Benefits, side effects & risks
POI may reduce dysmenorrhea and ovulatory pain in some women. There is also some weak evidence that they may help with endometriosis.
From the available evidence there is little or no increased risk of VTE, stroke or MI with POIm. There is insufficient evidence to state whether it has an adverse effect on BMD at present. As with all progestogen-only contraception, POIm may increase the incidence of breast cancer. Any increased risk though is likely to be small and diminish with time after cessation.
Like many other hormonal contraception, POIm efficacy is potentially reduced in women taking enzyme-inducing drugs.
There is no increased risk of pregnancy with women weighing up to 149kg and, despite ENG levels falling with time, there is no evidence to support replacing POIm earlier than 3 years in these women.
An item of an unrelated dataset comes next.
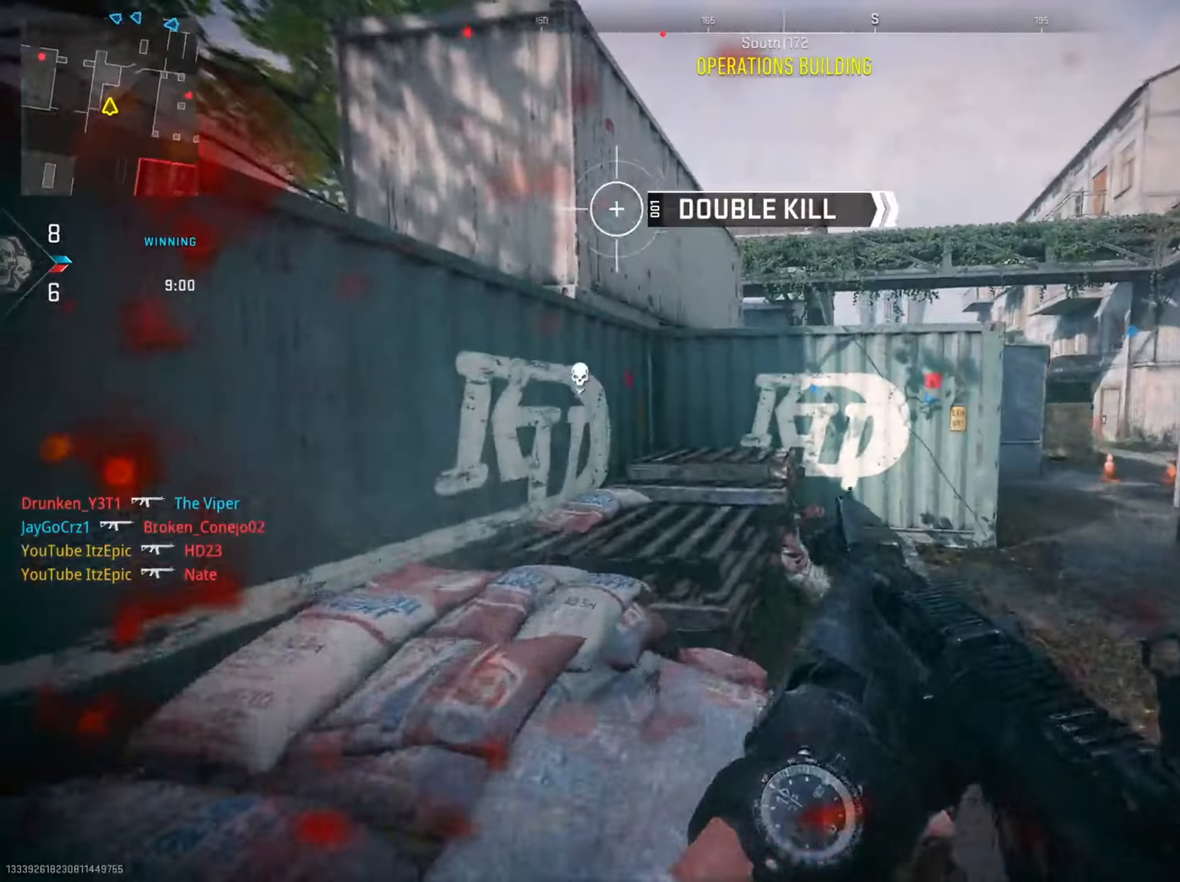
{"buttons": ["L2"], "left_stick": "down-left", "right_stick": "right", "events": [[83, "right_stick", "right"], [300, "left_stick", "left"], [383, "left_stick", "down-left"], [467, "L2", "down"]]}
There is insufficient evidence in women heavier than 149kg.
Unscheduled bleeding is common with POIm and, unlike the other contraceptive methods, it is unlikely to significantly change over time. Studies show only a quarter of women will continue to have regular bleeds. The others may experience amenorrhea (a fifth), infrequent bleeding (a third), or prolonged/frequent bleeding (a quarter). It is a common reason for implant removal.
Other reported side effects include headaches, acne (reports of worsening and improvements), mood change, decreased libido and weight gain, though there is no strong evidence of causal relationship with any of them.
There are reports of skin atrophy and altered sensation around the site of the implant.